Did Pasta Really Originate from China?
Many believe the story that Marco Polo brought pasta to Italy after returning from China as detailed in the explorer’s 13th century writings “Polo’s Travels.” However, in a recent article published by The National Geography in its History Magazine, the writer disputes the story by citing earlier writings that indicate pasta was already in existence even before Marco Polo returned from his new world exploration expeditions.
First off, Alfonso Lopez, author of the article entitled “The Twisted History of Pasta,” was able to clear away the muddle about the reference to Polo’s Travels as basis in determining the origins of pasta.
Italian Pasta Did Not Originate from China
While in the passage Polo mentioned about a tree from which pasta-like ingredient was made, the tree was actually a sago palm tree which produced starchy food. According to Lopez, Polo only mentioned that the starchy sago reminded him of the pasta in his home country. That alone indicates that even before Polo arrived from China, pasta was already available in Italy, albeit still rare. In fact in another passage, Polo mentioned a an italian soldier from Genoa whose prized possession includes a basket of macaroni.
Pasta Came to italy as a Result of Mediterranean Trading During the Middle Ages
The article went on to explain that not a few historians made other claims based on a “relief” noted in one of the 4th century B.C. Roman tombs. That the relief resembled a pasta making, which denoted the device was already in existence at the time.
Other historians though disagreed by pointing out that any other record that made reference to a dish that resembled pasta, was rare. The general consensus most historians agreed to was that pasta came around in Italy as a result of the widespread trading in the Mediterranean during the Middle Ages.

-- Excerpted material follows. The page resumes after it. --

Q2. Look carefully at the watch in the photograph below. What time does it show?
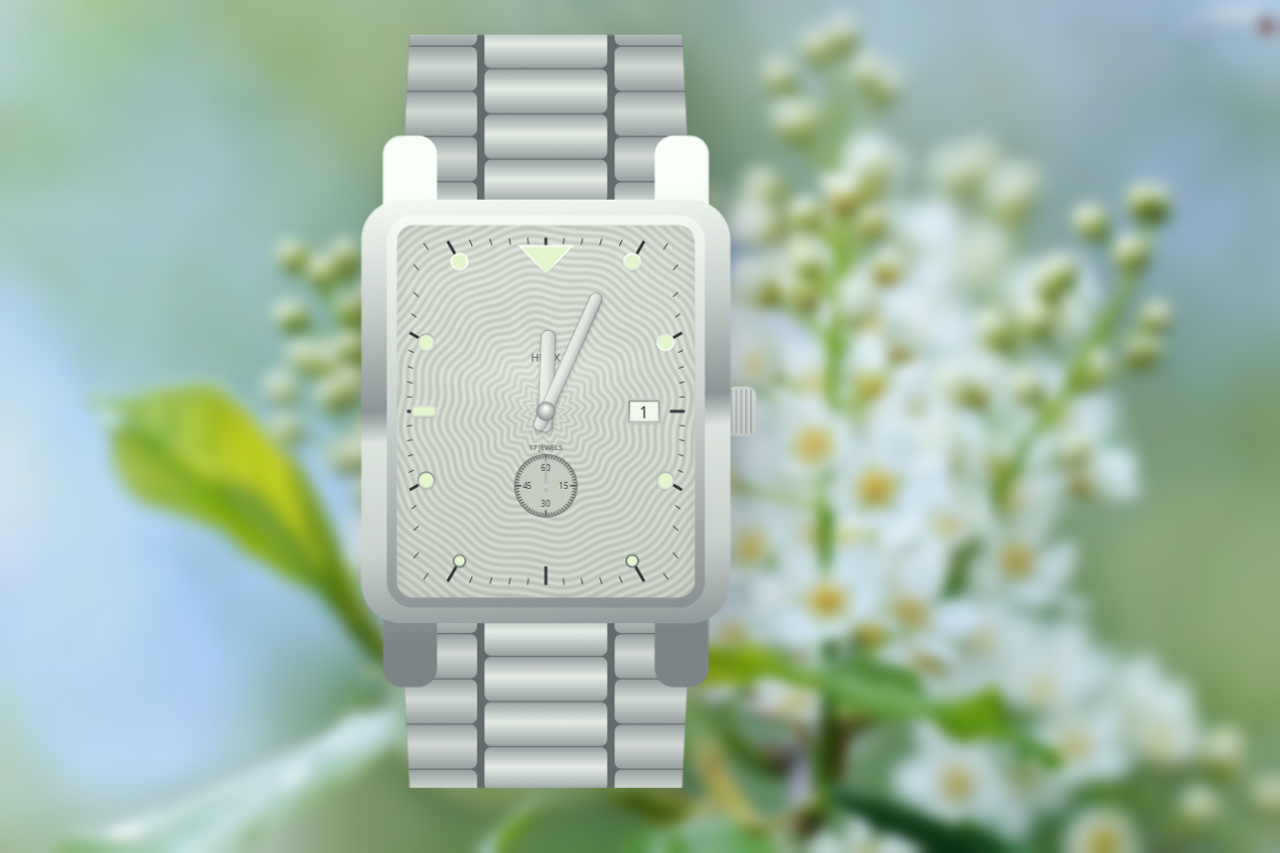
12:04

Starting from the 13th century onward, historians noted that there were already records across the Italian peninsula that frequently named pasta variations like macaroni, gnocchi, ravioli and vermicelli, just to name a few.
Pasta was Food for Wealthy Italian Nobles Up to the 16th Century
During the Middle Ages up to the Renaissance period, pasta was regarded as food for the wealthy as they were acquired through trade. Moreover, pasta dishes were concocted with as many ingredients as possible that a 16th century author named Giulio Cesare Croce included pasta in his list of Italy’s “fattening dishes.”
In Naples and in the neighboring regions during the 17th and 18th centuries, the production of pasta had begun to surge. Many commoners during the period had very limited access to meat, while the ingredients used for making pasta were being sold by landowners at a much cheaper price. As a result, from 1700 onwards, pasta became a staple food among many Italians, particularly Neapolitans. So much so that they earned the moniker mangiamaccheroni or macaroni eaters.
During the age of industrial revolution in the 18th century, the introduction of a mechanical press known as torchio made pasta-making a lot easier; and from then on, industrial-made pasta made a dramatic spread across Italy.